With the July 15, deadline looming on the end of FAA’s authority and still no action by federal leaders, organizations representing general aviation and business aviation interests are urging members to make sure an airline takeover of the national air traffic control system (ATC) is stifled.
“We’re not about as a country to take our highway system and turn it over to the trucking industry and allow them to make all the decisions related to that,” said Ed Bolen, president and CEO of the National Business Aviation Association (NBAA). “Our public airspace is supposed to serve the public good. It belongs to the public. The public’s elected representatives need to make sure it’s not taken away and run by a private board for their special interest.
“We need to make sure people know that.”
Bolen address the concept of ATC privatization during a Wisconsin Business Aviation Association (WBAA) meeting June 23, at Experimental Aircraft Association Chapter 838 hangar located at Batten International Airport (RAC) in Racine, Wis. Several dozen business and general aviation members attended the event where Bolen and EAA CEO Jack Pelton spoke about the current challenges of the industry.
The ATC privatization issue has been debated for more than 20 years, Bolen said. It failed in the 1990s, then came back in 2006, where it failed again.
It reemerged in February as part of a bill introduced in the U.S. House of Representatives and while the rhetoric has changed, Bolen said it’s the exact same bill from 20 years ago.

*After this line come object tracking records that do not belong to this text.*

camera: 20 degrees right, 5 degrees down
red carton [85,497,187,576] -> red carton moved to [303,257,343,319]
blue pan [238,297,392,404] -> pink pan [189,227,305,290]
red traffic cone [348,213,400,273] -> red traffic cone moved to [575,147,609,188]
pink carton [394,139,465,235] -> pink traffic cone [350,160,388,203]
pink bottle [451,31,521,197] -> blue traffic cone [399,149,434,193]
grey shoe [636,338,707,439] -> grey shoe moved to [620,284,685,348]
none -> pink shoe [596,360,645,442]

“Whenever you hear the word privatization, it conjures up images of competition, innovation, free markets. It sounds pretty good. That’s not what we’re talking about in this case,” he said. “In our air traffic control system, we’re talking about a monopoly.”
He said the U.S. has the best general aviation environment in the entire world, which supports more than 1.1 million jobs and gives economic access to rural areas located outside of major hub airport zones.
The concern is airlines would solely focus on the main 35 hubs, while rural aviation funding would wither away. Bolen said this isn’t an irrational fear.
“This takes our nation’s air traffic control monopoly and moves it from the public elected officials to some board of special interests that the airlines are expected to dominate,” Bolen said. “Our fear is they can use that control to constantly reduce our access to airports and airspace.”
Pelton said there’s potential for major issues with access because companies like Google and Amazon, which are interested in running UAVs as part of their business, could potentially take control of the Class D airspace if the bill became law.
“The bill that was being introduced to Congress was an on purpose effort to really isolate and pick winners and losers and they wanted to move general aviation out of the discussion by saying ‘don’t worry, we’ll give you whatever you need, just let us take control of the NAS,’” he said. “Now think about that. Here in Wisconsin, probably some of the best flying we have is in the non-controlled airspace. It’s the recreational flying we all love and enjoy.”
Pelton also warned there are concerns without long-term stability in an FAA bill because it gives federal officials more latitude to look for new funding mechanism. Although fuel taxes are supposed to fund the tower operations at EAA’s AirVenture event, Pelton said the organization had to pay more than $600,000 this year alone in what he said amounts to “double taxation.”
If such rates continued, he said there’s a potential the show would need to stop as it could start losing money.
“I get very passionate and frustrated by this whole process because it’s kind of insulting to us as taxpayers in some regards because it is a true monopoly,” Pelton said. “What they’re talking about, there’s over $30 billion in assets that you and I and those before us paid for to create this NAS system and the discussion gets talked about selling off these assets. Where does that money go?”
Bolen said NBAA will continue to fight the bill, especially given another version of FAA reauthorization introduced in the U.S. Senate passed 95-3 due to the lack of the controversial privatization stipulation.
“Actually, a lot of what was introduced in the house bill is good stuff. There’s certification reform, there’s third-class medical reform, there’s privacy issues that are good, there’s some security stuff out there, some stuff related to drones, all and all, a pretty good bill,” he said. “But they also introduced into that bill what we call a poison pill.